PROMPT – Return each line in the records below that includes "ankle".

[Data excerpts]
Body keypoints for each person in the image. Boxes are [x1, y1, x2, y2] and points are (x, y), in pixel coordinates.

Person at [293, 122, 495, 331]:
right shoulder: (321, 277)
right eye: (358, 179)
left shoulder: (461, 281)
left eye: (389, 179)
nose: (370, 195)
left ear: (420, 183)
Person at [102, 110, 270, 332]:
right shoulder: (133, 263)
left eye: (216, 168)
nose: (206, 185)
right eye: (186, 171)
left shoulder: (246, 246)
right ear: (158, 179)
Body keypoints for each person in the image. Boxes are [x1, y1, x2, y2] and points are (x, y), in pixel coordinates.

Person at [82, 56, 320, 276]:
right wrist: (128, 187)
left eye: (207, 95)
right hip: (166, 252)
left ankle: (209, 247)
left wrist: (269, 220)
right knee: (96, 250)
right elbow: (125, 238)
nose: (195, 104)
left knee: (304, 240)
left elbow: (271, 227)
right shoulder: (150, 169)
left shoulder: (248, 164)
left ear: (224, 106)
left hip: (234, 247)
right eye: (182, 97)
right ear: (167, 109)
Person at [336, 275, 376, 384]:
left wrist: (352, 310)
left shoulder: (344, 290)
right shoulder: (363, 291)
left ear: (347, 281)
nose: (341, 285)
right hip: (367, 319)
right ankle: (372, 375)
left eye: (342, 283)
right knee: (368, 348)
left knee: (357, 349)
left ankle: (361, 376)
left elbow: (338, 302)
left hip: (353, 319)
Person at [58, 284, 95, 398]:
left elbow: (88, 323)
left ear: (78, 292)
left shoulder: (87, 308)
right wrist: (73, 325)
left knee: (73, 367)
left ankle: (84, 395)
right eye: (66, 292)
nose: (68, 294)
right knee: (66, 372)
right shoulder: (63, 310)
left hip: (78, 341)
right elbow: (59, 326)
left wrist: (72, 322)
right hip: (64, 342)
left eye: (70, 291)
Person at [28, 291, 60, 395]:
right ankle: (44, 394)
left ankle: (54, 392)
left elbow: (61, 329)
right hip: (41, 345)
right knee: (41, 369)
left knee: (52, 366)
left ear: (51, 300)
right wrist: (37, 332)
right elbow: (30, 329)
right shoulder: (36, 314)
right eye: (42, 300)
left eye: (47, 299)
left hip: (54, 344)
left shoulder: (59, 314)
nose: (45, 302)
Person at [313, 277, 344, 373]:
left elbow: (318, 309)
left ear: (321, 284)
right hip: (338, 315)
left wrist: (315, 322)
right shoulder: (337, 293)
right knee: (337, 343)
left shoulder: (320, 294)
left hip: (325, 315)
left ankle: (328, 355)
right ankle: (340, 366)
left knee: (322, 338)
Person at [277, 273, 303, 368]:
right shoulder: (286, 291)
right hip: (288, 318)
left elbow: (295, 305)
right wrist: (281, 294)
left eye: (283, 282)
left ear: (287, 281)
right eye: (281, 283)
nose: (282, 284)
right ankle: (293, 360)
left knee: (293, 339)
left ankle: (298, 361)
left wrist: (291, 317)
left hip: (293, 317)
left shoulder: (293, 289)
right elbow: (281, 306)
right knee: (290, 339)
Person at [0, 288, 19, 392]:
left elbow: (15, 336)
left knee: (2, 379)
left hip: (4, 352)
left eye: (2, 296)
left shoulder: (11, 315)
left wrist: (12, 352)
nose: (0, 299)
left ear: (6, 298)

EXPECTED ANSWER –
left ankle: (209, 247)
right ankle: (372, 375)
left ankle: (361, 376)
left ankle: (84, 395)
right ankle: (44, 394)
left ankle: (54, 392)
left ankle: (328, 355)
right ankle: (340, 366)
right ankle: (293, 360)
left ankle: (298, 361)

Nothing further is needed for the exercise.